Le retrait-dilatation du béton et la pathologie en façade

Le phénomène de retrait concerne la plupart des ouvrages en béton. Il peut s’agir d’un retrait plastique, de ressuage, hydraulique ou d’un autre type dont les causes et les conséquences sont souvent plus ou moins visibles d’une situation à une autre. Le retrait-dilatation du béton peut, entre autres, résulter d’un excès d’eau ou d’un dosage inadéquat du béton. Cela peut alors entraîner la fissuration de la maison ou des micro-déplacements de la structure.

origines fissures construction

Retrait-dilatation du béton. Des fissures sur les ouvrages

Un matériau contenant du ciment se rétracte, à l’inverse des blocs de terre cuite qui gonflent. Cette réaction s’explique par les contraintes subies par les éléments en ciment dont la résistance est mise à rude épreuve. Le retrait-dilatation occasionne généralement la fissuration. Ce phénomène doit de ce fait être pris en compte par tous les acteurs du secteur de la construction, depuis les fabricants de matériaux aux entreprises, en passant par les cimentiers et entreprises de construction.

Plusieurs types de retrait du béton. Les origines multiples des désordres

Les experts déterminent différentes catégories de retraits.
– Le retrait de ressuage : sous l’action de l’eau de gâchage qui remonte à la surface, le béton encore “frais” se tasse avant même que le ciment n’ait pris.
– Le retrait plastique ou endogène : il se manifeste en même temps que l’évaporation de l’eau, dépendant des facteurs hygrométriques. Un retrait endogène de 3 millimètres par mètre peut être observé en cas de forte chaleur.
– Le retrait thermique ou en rapport aux réactions chimiques : le béton s’échauffe avant de se raccourcir durant la phase de refroidissement.
– Le retrait hydraulique ou retrait de dessiccation est observé au cours de la phase de durcissement du béton ainsi qu’après. Il intervient avec l’assèchement de celui-ci.
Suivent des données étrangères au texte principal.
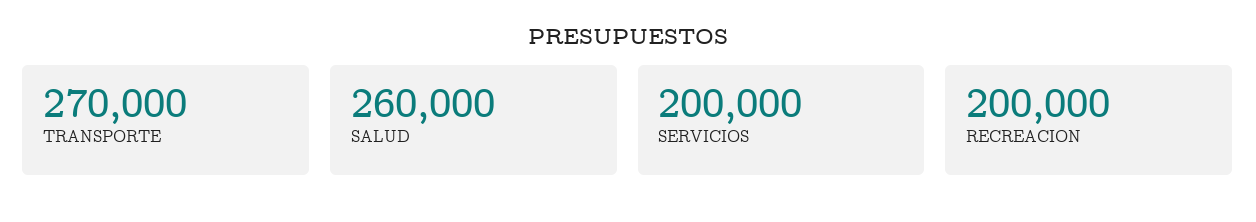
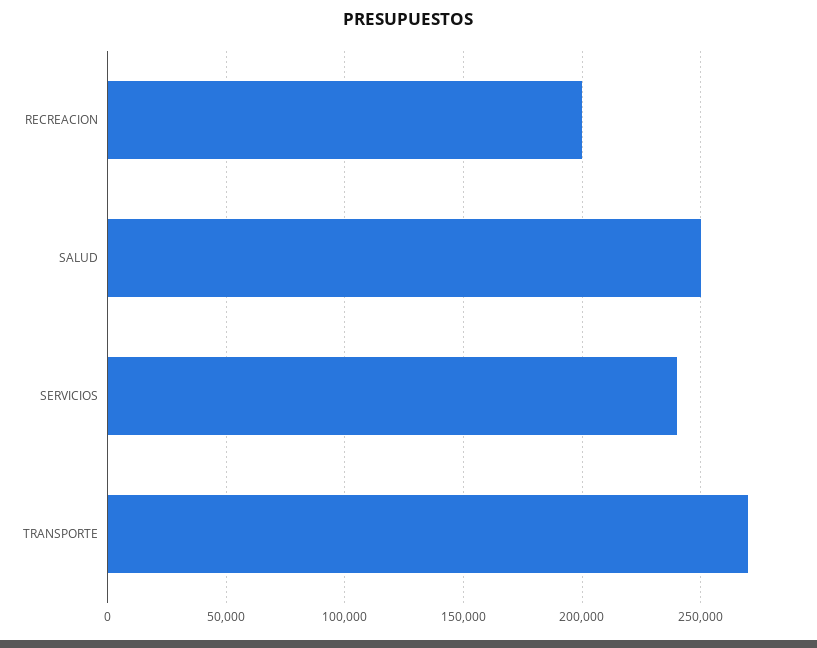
SALUD: 260000 -> 250000
SERVICIOS: 200000 -> 240000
Le retrait hydraulique du béton. Une manifestation jusqu’à 3 ans après coulage

Ce cas est assez particulier, dans la mesure où il peut intervenir longtemps après l’achèvement de l’ouvrage. En effet, on a tendance à penser que le retrait du béton se manifeste dans les premiers jours suivant sa mise en œuvre. Ce n’est toutefois qu’après approximativement 3 ans que le retrait hydraulique atteint son apogée.

Microdéplacements au niveau des lignes et points faibles de la maison

Le phénomène peut causer des micro-déplacements. Il s’agit de mouvements qui se produisent principalement au niveau des lignes et points faibles ainsi qu’en périphérie des éléments de construction. Ces zones sont alors plus vulnérables à la fissuration. Les liaisons et les éléments de la façade peuvent par exemple céder sous l’effet des différentes contraintes. Ce qui est souvent le cas lorsque la résistance intrinsèque est inférieure aux contraintes subies par le béton.

Retrait du béton et fissuration de la construction. Une menace pour son intégrité ?

En règle générale, la fissuration causée par le retrait-dilatation du béton n’altère pas l’intégrité de la structure. L’ouverture des fissures est souvent inférieure à 0,5 millimètres, à condition que le retrait endogène et le retrait de ressuage soient maîtrisés. Néanmoins, la façade est esthétiquement affectée par la fissuration. Il est également essentiel de bien distinguer les fissures de retrait et celles qui sont causées par le tassement du terrain. Le risque encouru par la construction et la sécurité des personnes sont d’ailleurs différents.